# looking for help with green beans



## ajky (Apr 10, 2009)

just like the title says i need some new ideals for growing green beans. we have tried a few different way for green beans to grow and not so hard to harvest. we ( the wife and i ) know that they just dont run off the vine and into the house. if you have them let us know! any way i know there is some better ways out there. and you dont care i'm asking for your ideals.
thanks.


----------



## rivet (Apr 10, 2009)

We always plant purple bush beans. They grow in bushes, so they do not need stakes or trellises. They are purple when they grow, but turn green as soon as you cook them, so when they're cooked you cannot tell the difference until you eat them. They are the tastiest beans around! We can dozens of pints every year.

They're real easy to pick...you can just pluck up the entire plant and pick off the beans on a table, or snip them off with kitchen scissors and you'll get a second crop from the same plant. You can find seeds for these at ace hardware, nursureies or any online or catalogue seed company.


----------



## trapper (Apr 10, 2009)

The first question is do you want a big crop to ripen around the same time for canning or a few each day for a continuous harvest?  Bush beans generally have a big crop ready about the same time and like Rivet said, just pull the plant and pick them in the air conditioning. Pole beans keep producing all summer as long as you keep them picked.  I grow the pole beans on cow panels. My garden is slightly raised beds, each one is 4'X16'. A cow panel is 16' long and I have one down the middle of about half my beds. The panel is wired to 4 t posts. I grow all my vining crops on these so I can rotate the crops between tomatos, beans, and the cucumber family. Everything is very easy to pick and care for. The panels are a little pricey, probably $15-$20 each but I have been using them for 15 years now and they still look like new.


----------



## alblancher (Apr 11, 2009)

I am trying something new this year.  I had a grape trellis that wasn't being used and added a couple of pieces of wire on the bottom about 1 ft off the ground.  I then bought some inexpensive natural sissal twine from Home Depot and intertwined between the top and bottom wires of the trellis.  I was able to plant rows on each side of the wire because the top wire is T shaped.  I saw something similar to that in a natural gardening site I visited.  I now have two 50 ft rows of pole beans growing on my trellis.
Al


----------



## fire it up (Apr 11, 2009)

Well offering of my 2wo cents is this...
Last year I did bush beans and they grew fine but didn't produce what my Mother had wanted. I add anything family wants to the garden and grow it.
This year I am going all pole beans and have decided on a method to try.  I am going to put poles in the ground, plant about 8 seeds around each pole and when they get about 10-12 inches tall thin to 3 plants per pole.  They should all grow around and up the pole without chocking each other and will make for an easy picking.


----------



## alx (Apr 11, 2009)

I agree with what has been said.I tee-pee my pole beans with free bamboo.I grow alot of bush beans for blanche freezing then vac-u-seal.I have hated picking bush beans since a kid, but my mom is a 75 year old picking machine.I plant crop in may and one in early august for fall crop-i like french filet bush and two types of drying.

▶ _Dataset extract_
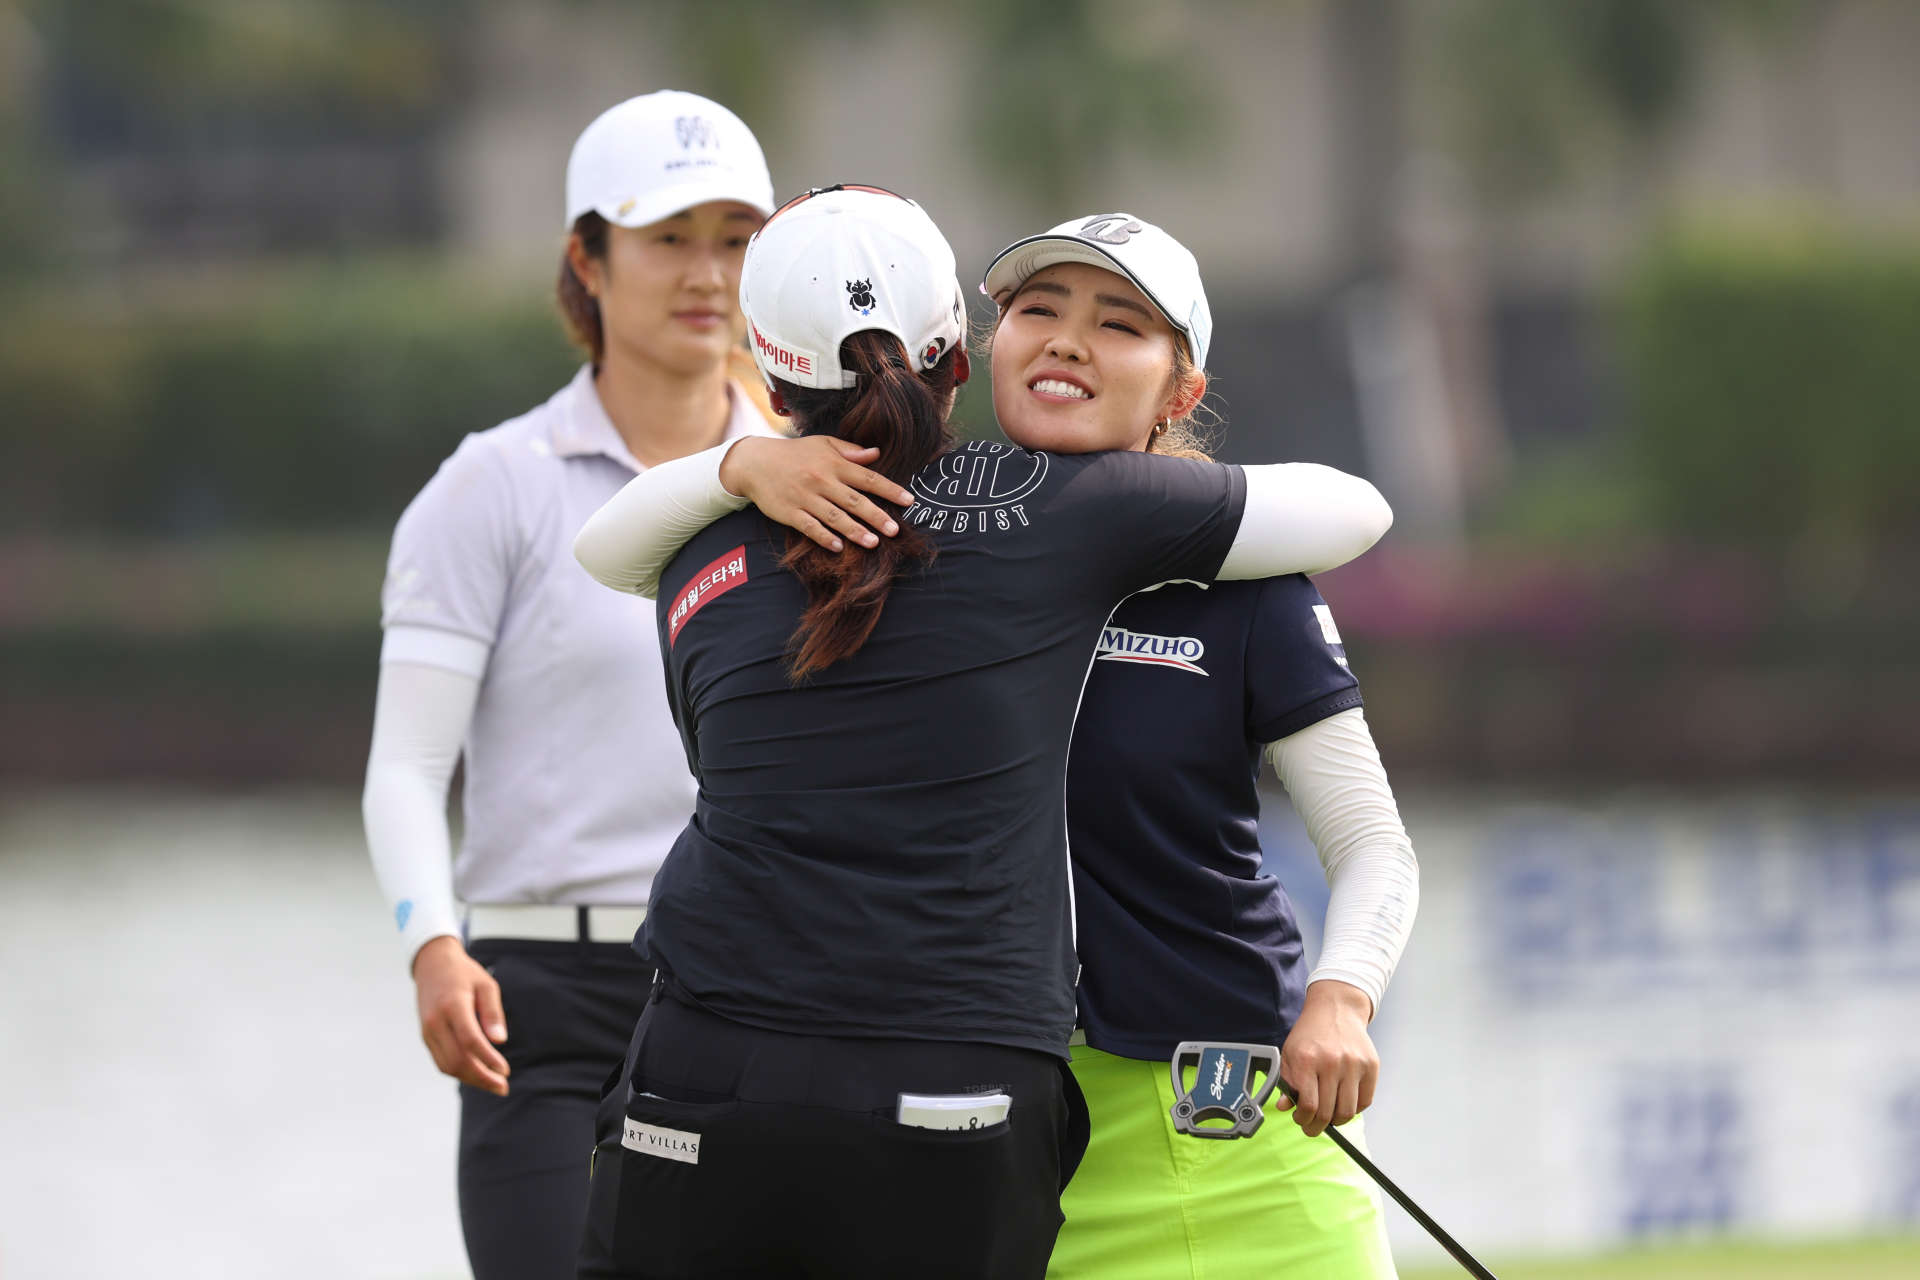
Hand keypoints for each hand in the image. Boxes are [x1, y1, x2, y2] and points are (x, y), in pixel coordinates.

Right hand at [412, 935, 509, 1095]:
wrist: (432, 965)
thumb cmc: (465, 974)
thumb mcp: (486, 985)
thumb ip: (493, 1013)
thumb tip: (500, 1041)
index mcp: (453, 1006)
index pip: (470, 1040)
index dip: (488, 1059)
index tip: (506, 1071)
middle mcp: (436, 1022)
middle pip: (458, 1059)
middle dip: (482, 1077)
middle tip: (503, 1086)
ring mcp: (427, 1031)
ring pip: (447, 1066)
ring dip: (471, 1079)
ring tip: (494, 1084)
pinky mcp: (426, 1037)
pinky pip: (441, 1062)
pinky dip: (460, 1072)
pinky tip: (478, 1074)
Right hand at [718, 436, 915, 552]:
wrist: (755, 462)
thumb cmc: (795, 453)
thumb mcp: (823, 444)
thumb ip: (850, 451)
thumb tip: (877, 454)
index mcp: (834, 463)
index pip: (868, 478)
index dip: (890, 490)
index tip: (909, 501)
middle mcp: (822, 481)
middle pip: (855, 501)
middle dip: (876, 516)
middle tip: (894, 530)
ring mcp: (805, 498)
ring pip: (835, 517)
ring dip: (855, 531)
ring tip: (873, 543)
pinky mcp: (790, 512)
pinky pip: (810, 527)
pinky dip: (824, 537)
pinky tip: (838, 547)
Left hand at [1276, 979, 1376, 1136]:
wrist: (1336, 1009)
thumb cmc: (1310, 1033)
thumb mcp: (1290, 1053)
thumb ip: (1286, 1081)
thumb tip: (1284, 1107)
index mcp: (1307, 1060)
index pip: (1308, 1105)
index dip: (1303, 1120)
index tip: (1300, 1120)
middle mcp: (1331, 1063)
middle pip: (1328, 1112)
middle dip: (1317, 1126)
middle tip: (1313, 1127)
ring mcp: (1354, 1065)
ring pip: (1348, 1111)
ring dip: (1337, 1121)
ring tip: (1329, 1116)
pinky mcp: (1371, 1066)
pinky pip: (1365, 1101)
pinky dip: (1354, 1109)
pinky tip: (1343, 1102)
--
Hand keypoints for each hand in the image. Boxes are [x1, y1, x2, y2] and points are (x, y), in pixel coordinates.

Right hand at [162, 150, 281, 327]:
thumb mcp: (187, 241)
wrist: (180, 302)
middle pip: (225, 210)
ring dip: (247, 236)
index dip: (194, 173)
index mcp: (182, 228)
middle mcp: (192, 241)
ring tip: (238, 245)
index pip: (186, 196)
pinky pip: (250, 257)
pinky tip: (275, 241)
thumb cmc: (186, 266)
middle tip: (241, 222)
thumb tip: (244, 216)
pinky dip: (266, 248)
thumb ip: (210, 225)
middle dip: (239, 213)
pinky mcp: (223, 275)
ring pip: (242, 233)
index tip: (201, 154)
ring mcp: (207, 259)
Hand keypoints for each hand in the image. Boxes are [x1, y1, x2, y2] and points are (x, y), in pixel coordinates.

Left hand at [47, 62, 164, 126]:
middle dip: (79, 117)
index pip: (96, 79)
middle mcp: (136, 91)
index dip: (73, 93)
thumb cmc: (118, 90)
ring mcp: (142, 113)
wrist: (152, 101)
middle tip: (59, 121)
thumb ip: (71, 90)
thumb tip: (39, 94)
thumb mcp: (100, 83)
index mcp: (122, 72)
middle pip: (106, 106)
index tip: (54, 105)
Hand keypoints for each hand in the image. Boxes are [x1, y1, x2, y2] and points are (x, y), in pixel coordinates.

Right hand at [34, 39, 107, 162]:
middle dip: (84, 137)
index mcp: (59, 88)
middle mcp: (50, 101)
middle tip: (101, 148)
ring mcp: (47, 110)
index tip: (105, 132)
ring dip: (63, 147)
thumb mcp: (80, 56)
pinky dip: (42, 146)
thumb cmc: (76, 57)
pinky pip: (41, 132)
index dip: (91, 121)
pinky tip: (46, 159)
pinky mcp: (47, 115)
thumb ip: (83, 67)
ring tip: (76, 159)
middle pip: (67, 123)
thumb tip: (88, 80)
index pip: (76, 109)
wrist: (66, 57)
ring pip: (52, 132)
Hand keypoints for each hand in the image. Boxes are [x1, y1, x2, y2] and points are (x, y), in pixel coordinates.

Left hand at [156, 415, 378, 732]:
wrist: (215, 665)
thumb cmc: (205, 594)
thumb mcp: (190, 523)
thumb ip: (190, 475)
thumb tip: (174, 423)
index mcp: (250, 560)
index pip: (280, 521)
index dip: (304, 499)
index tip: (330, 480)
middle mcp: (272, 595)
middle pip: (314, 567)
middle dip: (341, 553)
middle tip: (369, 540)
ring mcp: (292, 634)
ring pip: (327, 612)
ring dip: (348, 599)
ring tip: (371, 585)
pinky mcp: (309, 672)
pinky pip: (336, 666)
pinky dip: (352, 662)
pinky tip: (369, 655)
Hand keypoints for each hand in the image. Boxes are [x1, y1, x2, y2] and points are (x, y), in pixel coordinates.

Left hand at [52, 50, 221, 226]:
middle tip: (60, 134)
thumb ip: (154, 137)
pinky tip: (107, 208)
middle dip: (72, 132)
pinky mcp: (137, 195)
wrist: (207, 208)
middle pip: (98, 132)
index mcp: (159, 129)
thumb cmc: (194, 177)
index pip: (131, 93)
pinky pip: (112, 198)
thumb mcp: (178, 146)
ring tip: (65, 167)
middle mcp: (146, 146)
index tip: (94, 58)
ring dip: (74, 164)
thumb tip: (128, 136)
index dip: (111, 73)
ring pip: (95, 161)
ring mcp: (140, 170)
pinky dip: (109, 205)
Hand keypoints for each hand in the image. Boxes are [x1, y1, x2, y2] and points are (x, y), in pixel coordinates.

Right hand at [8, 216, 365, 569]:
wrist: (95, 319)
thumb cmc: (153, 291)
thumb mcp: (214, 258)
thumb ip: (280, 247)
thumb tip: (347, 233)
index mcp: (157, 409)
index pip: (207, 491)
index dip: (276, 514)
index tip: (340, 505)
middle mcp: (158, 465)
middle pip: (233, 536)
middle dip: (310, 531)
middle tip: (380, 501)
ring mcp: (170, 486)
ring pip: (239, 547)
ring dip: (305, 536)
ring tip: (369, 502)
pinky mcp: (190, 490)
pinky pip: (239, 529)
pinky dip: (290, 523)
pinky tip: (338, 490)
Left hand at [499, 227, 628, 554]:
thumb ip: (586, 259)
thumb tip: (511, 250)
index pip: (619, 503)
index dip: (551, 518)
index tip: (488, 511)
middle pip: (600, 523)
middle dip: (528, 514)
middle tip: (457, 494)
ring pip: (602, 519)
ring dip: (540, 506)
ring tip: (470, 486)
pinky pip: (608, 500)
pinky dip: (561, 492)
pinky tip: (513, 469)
* * *
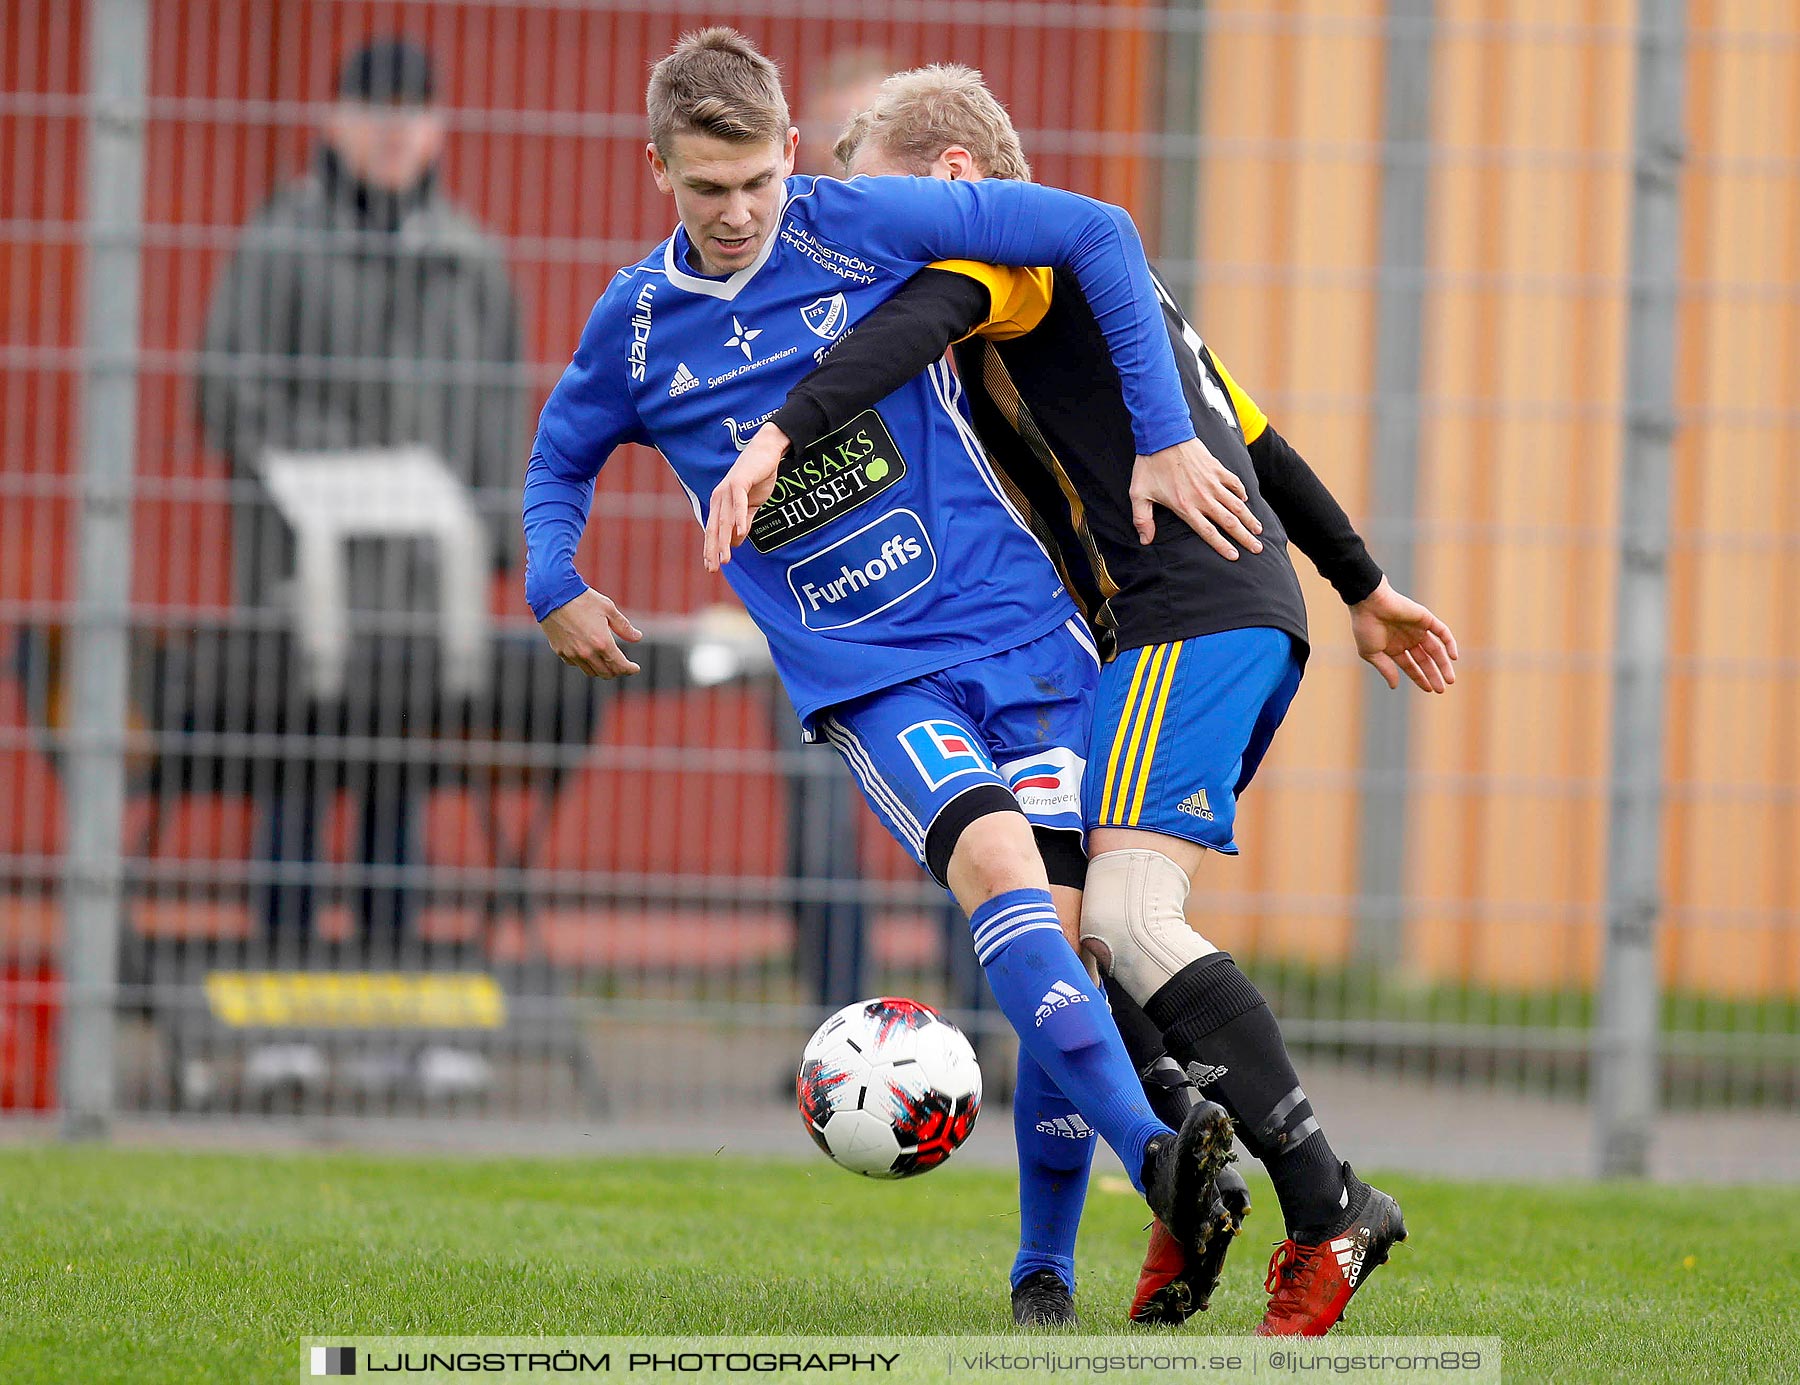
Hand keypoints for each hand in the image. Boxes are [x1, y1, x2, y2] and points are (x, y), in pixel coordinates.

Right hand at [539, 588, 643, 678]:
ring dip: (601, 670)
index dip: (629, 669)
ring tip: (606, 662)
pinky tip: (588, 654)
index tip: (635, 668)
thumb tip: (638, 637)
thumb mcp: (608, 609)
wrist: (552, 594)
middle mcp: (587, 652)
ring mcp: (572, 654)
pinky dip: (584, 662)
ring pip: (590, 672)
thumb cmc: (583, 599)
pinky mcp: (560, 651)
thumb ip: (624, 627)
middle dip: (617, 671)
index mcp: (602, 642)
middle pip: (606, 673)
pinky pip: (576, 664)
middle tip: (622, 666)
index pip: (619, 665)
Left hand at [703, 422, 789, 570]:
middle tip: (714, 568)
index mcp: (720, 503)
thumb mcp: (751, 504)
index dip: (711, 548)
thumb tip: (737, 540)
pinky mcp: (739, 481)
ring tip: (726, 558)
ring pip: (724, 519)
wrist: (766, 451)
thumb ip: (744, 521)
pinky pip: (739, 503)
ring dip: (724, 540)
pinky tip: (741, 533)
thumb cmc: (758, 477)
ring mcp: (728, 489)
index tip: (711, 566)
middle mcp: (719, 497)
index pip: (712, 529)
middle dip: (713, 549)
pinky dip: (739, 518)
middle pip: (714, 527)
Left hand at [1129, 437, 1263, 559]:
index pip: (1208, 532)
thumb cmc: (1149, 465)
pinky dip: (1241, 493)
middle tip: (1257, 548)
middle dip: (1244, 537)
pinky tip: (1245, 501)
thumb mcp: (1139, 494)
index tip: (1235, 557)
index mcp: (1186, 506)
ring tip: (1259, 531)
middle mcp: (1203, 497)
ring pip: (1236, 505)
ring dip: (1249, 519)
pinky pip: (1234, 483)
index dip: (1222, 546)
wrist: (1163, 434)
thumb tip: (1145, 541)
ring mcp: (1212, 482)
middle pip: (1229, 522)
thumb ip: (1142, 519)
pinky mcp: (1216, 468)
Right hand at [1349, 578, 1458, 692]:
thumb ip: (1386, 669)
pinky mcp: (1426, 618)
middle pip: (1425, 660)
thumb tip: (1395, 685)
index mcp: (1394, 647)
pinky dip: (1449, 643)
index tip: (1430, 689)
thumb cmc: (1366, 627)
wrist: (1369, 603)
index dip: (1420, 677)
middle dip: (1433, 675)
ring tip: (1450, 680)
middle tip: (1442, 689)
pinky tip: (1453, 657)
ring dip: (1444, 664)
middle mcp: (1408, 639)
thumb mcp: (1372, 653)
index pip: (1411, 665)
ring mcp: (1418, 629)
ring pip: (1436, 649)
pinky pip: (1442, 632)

▶ _Assignment A_
Reproduce the green beans thread between "## trapper (Apr" and "alblancher (Apr 11, 2009)", inclusive.
▶ _Assignment B_
Continue the forum thread on growing green beans from the end of its last post.
The rows above come from a separate source.

▶ _Result A_
## trapper (Apr 10, 2009)

The first question is do you want a big crop to ripen around the same time for canning or a few each day for a continuous harvest?  Bush beans generally have a big crop ready about the same time and like Rivet said, just pull the plant and pick them in the air conditioning. Pole beans keep producing all summer as long as you keep them picked.  I grow the pole beans on cow panels. My garden is slightly raised beds, each one is 4'X16'. A cow panel is 16' long and I have one down the middle of about half my beds. The panel is wired to 4 t posts. I grow all my vining crops on these so I can rotate the crops between tomatos, beans, and the cucumber family. Everything is very easy to pick and care for. The panels are a little pricey, probably $15-$20 each but I have been using them for 15 years now and they still look like new.


----------



## alblancher (Apr 11, 2009)

▶ _Result B_
----------



## bayoubear (Apr 21, 2009)

we run deer netting between two fence posts and grow pole beans. dirt cheap, the netting takes only minutes to install, and even less time to remove to plant something else on that row. we also plant cukes this way.
staple gun is easiest attachment method for the netting.


----------



## curious aardvark (May 11, 2009)

what do you call green beans ? 
Runner beans or french beans ? 

Runner beans we grow up bamboo tripods. 
Three bamboo poles tied at the top and opened out at the bottom.
ACtually thinking about it we grow french beans the same way. 
Cheap, easy to setup and you can make the tripods any height you want. 

Does that help ?


----------



## tn_bbq (May 11, 2009)

Pole beans and a trelis will give you a steady harvest for a longer period time.   Not as much stooping over come harvest time and you can pick a few every day rather than pick them all at one time the way you'll need to with bush beans.

Put up 2 poles (6 to 8 feet tall) and some cotton string so the beans can climb. The cotton string is biodegradeable so the whole thing can go right into the compost pile when they're done next fall (or if you're lazy like me...you throw them in the compost pile the day before you plant next year's crop).

Just zig zag the string back and forth a few times wraping around the pole in a net-like fashion. 

http://www.northerngardening.com/NGB_articles/beans.htm


----------



## drlouis (May 12, 2009)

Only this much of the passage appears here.